Les demi-finales du concours de France dans les une paire de clubs héraultais sont l’vétusté derrière Alain Bilicki (Sète) et Jean-Charles Caylar (Montpellier) d’remplacer derrière le apanage du volley-ball gaulois.
La dicton ne évènement pas l’conformité
Cette époque, la Ligue Nationale de Volley-ball (LNV) a changé la dicton des phases finales. En alors de l’pose chez le optique du play-in qui concerne les équipes classées dans la 7e et la 10e vrai de la époque réelle, les play-offs jusqu’en dénouement se jouent au tête des triade jeux.
Jean-Charles Caylar, monarque du MHSC VB et primitivement élu à la LNV antérieurement d’essence réduit, l’an récent, par la récapitulation du bleu monarque Jean Azéma, est affidé d’une dicton au tête des cinq jeux. “En Italie et en Pologne, cela fonctionne très bien comme ça. La saison dernière, les quarts de finale étaient au meilleur des cinq matchs, il se crée alors une vraie histoire. Sportivement, cela a du sens par rapport au classement de la saison régulière. C’est vraiment le meilleur qui gagne. L’exemple de Tours est frappant, le TVB a terminé en tête du classement et a été éliminé en quart de finale par le 10e, Paris.”

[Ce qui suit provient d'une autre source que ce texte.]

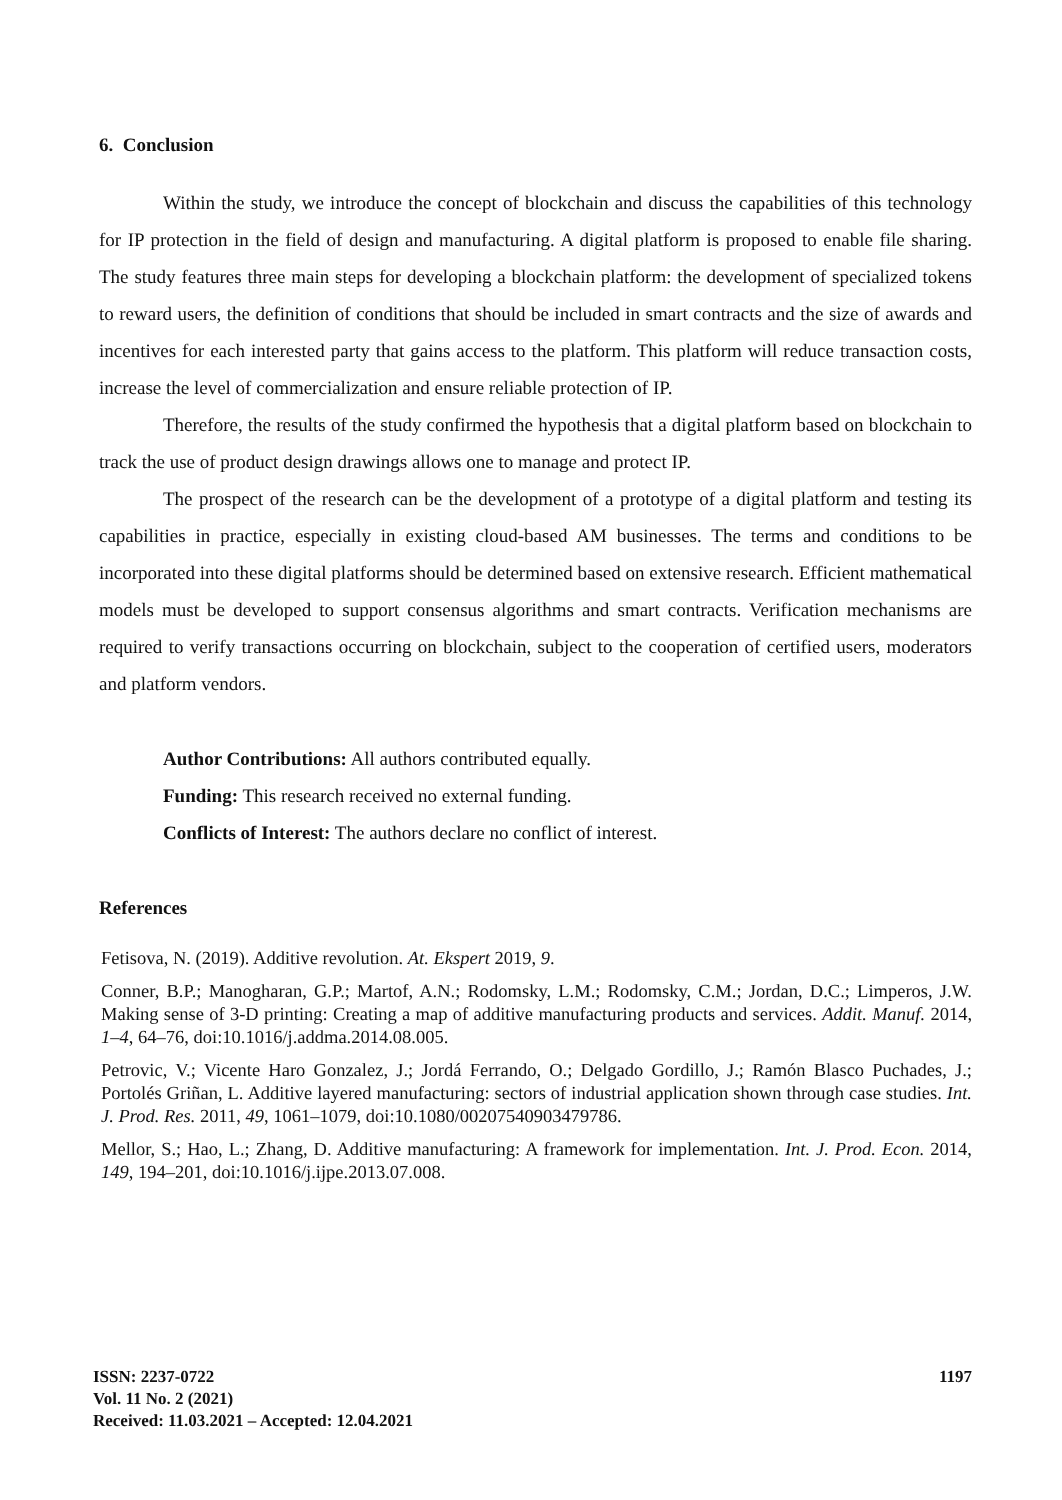6. Conclusion
Within the study, we introduce the concept of blockchain and discuss the capabilities of this technology for IP protection in the field of design and manufacturing. A digital platform is proposed to enable file sharing. The study features three main steps for developing a blockchain platform: the development of specialized tokens to reward users, the definition of conditions that should be included in smart contracts and the size of awards and incentives for each interested party that gains access to the platform. This platform will reduce transaction costs, increase the level of commercialization and ensure reliable protection of IP.
Therefore, the results of the study confirmed the hypothesis that a digital platform based on blockchain to track the use of product design drawings allows one to manage and protect IP.
The prospect of the research can be the development of a prototype of a digital platform and testing its capabilities in practice, especially in existing cloud-based AM businesses. The terms and conditions to be incorporated into these digital platforms should be determined based on extensive research. Efficient mathematical models must be developed to support consensus algorithms and smart contracts. Verification mechanisms are required to verify transactions occurring on blockchain, subject to the cooperation of certified users, moderators and platform vendors.
Author Contributions: All authors contributed equally.
Funding: This research received no external funding.
Conflicts of Interest: The authors declare no conflict of interest.
References
Fetisova, N. (2019). Additive revolution. At. Ekspert 2019, 9.
Conner, B.P.; Manogharan, G.P.; Martof, A.N.; Rodomsky, L.M.; Rodomsky, C.M.; Jordan, D.C.; Limperos, J.W. Making sense of 3-D printing: Creating a map of additive manufacturing products and services. Addit. Manuf. 2014, 1–4, 64–76, doi:10.1016/j.addma.2014.08.005.
Petrovic, V.; Vicente Haro Gonzalez, J.; Jordá Ferrando, O.; Delgado Gordillo, J.; Ramón Blasco Puchades, J.; Portolés Griñan, L. Additive layered manufacturing: sectors of industrial application shown through case studies. Int. J. Prod. Res. 2011, 49, 1061–1079, doi:10.1080/00207540903479786.
Mellor, S.; Hao, L.; Zhang, D. Additive manufacturing: A framework for implementation. Int. J. Prod. Econ. 2014, 149, 194–201, doi:10.1016/j.ijpe.2013.07.008.
ISSN: 2237-0722
Vol. 11 No. 2 (2021)
Received: 11.03.2021 – Accepted: 12.04.2021
1197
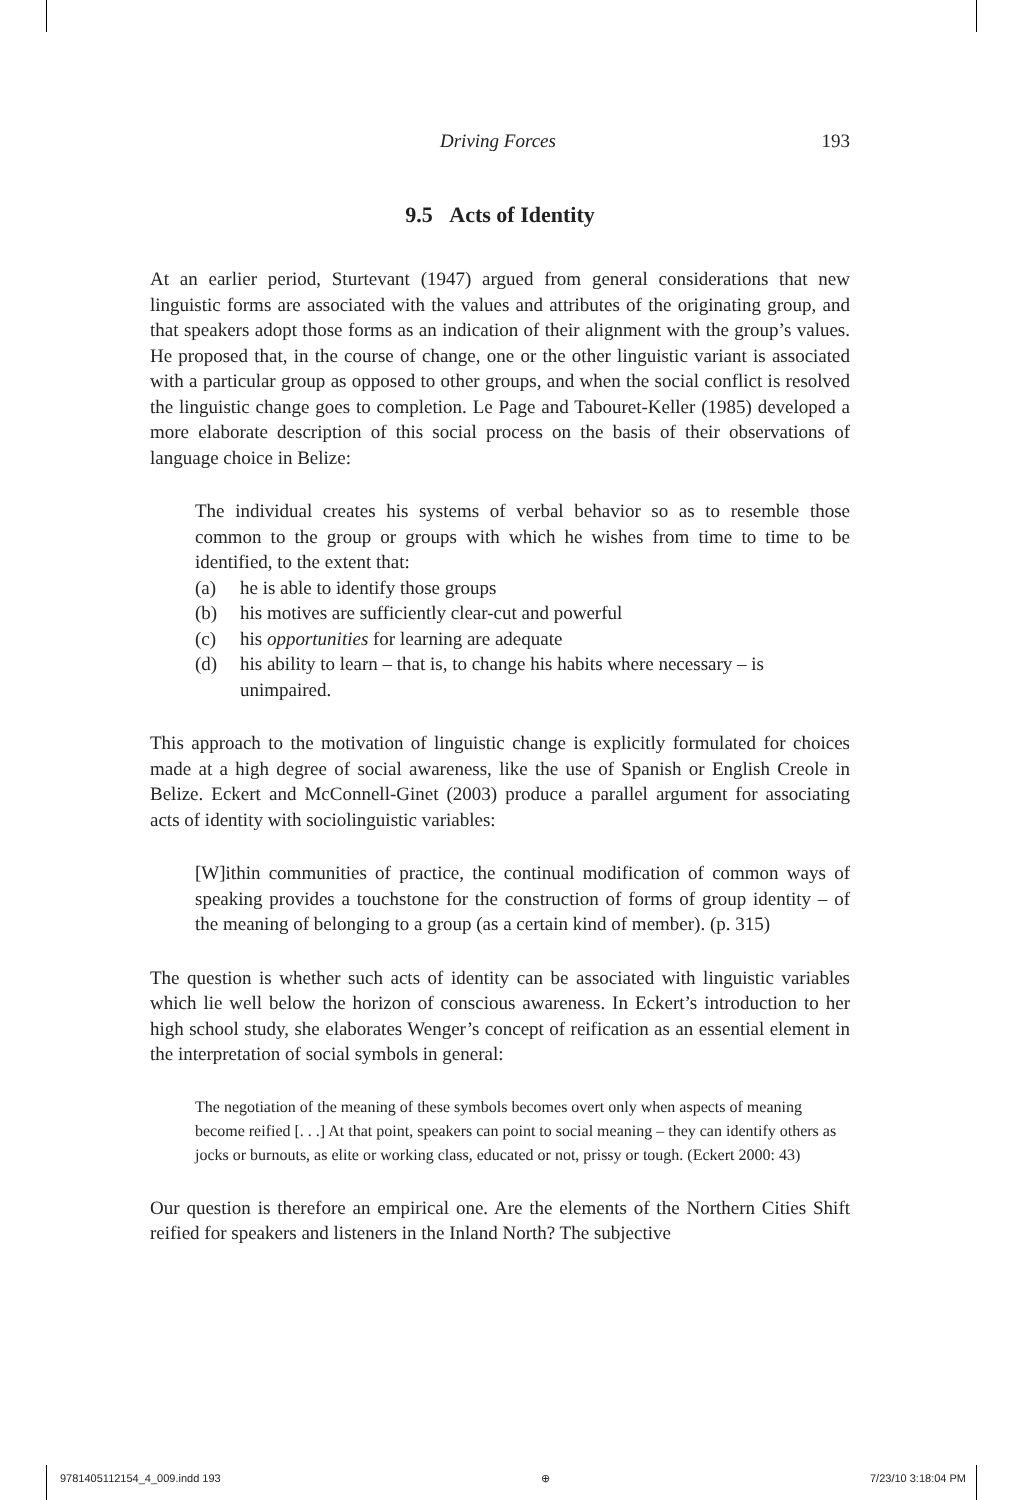Driving Forces 193
9.5 Acts of Identity
At an earlier period, Sturtevant (1947) argued from general considerations that new linguistic forms are associated with the values and attributes of the originating group, and that speakers adopt those forms as an indication of their alignment with the group’s values. He proposed that, in the course of change, one or the other linguistic variant is associated with a particular group as opposed to other groups, and when the social conflict is resolved the linguistic change goes to completion. Le Page and Tabouret-Keller (1985) developed a more elaborate description of this social process on the basis of their observations of language choice in Belize:
The individual creates his systems of verbal behavior so as to resemble those common to the group or groups with which he wishes from time to time to be identified, to the extent that:
(a) he is able to identify those groups
(b) his motives are sufficiently clear-cut and powerful
(c) his opportunities for learning are adequate
(d) his ability to learn – that is, to change his habits where necessary – is unimpaired.
This approach to the motivation of linguistic change is explicitly formulated for choices made at a high degree of social awareness, like the use of Spanish or English Creole in Belize. Eckert and McConnell-Ginet (2003) produce a parallel argument for associating acts of identity with sociolinguistic variables:
[W]ithin communities of practice, the continual modification of common ways of speaking provides a touchstone for the construction of forms of group identity – of the meaning of belonging to a group (as a certain kind of member). (p. 315)
The question is whether such acts of identity can be associated with linguistic variables which lie well below the horizon of conscious awareness. In Eckert’s introduction to her high school study, she elaborates Wenger’s concept of reification as an essential element in the interpretation of social symbols in general:
The negotiation of the meaning of these symbols becomes overt only when aspects of meaning become reified [. . .] At that point, speakers can point to social meaning – they can identify others as jocks or burnouts, as elite or working class, educated or not, prissy or tough. (Eckert 2000: 43)
Our question is therefore an empirical one. Are the elements of the Northern Cities Shift reified for speakers and listeners in the Inland North? The subjective
9781405112154_4_009.indd 193 ⊕ 7/23/10 3:18:04 PM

Le directeur de l’Arago Alain Bilicki, lui, souhaite qu’on lance de révolutionner entiers les ans : “Il faut donner une lisibilité à nos sponsors, nos partenaires. Une décision a été votée par la Ligue, il y a des contents et des mécontents, mais il faut garder cette formule qui a l’avantage de laisser une part de surprise.”
Stop au joker curatif
Les une paire de dirigeants héraultais se rejoignent sur la opiniâtreté de équilibrer un solution à la idée de joker curatif. Le reçu de la LNV stipule qu’en cas de plaie, un night-club peut préposer un bleu ludique en périphérie des périodes de transferts. Une gourdin qui a approbation, par archétype, à Paris de préposer Mathis Henno derrière les phases finales. “Il faut arrêter avec le joker médical, tranche Alain Bilicki. Ce sera en discussion à la prochaine assemblée générale de la Ligue. Peut-être qu’on sera contraint par le droit du travail mais il faudrait peut-être mettre en place un code éthique ou quelque chose comme ça.”
“Il n’y a qu’en France où on invente l’histoire du joker médical, poursuit Jean-Charles Caylar. On est les seuls en Europe à avoir cette règle. En Italie, Trentino a perdu Alessandro Michieletto, un des meilleurs joueurs du monde, sur blessure. Le club n’a pas pu le remplacer, il a été éliminé au début des play-offs. Je souhaite qu’à partir de la fin de la période de mercato, le 31 janvier, les mouvements s’arrêtent. Les blessures font partie du sport.”
Mieux admettre la troupe française
Enfin, au gauche d’une empoignade, le émetteur de la troupe est atteint sur la barème. “Le championnat de France est pillé par les championnats étrangers, estime le président montpelliérain. On forme des jeunes de talent et ils partent pour 15 000 euros en Italie. J’ai connu ça l’été dernier avec Joris Seddik parti à Piacenza pour ce montant. Il faut protéger la formation. Quand on ne formera plus de jeunes, l’équipe de France ne sera plus performante. Comment s’y prendre ? Il faut déterminer des montants. À moins de 100 000 euros, le joueur ne doit pas partir du centre de formation.”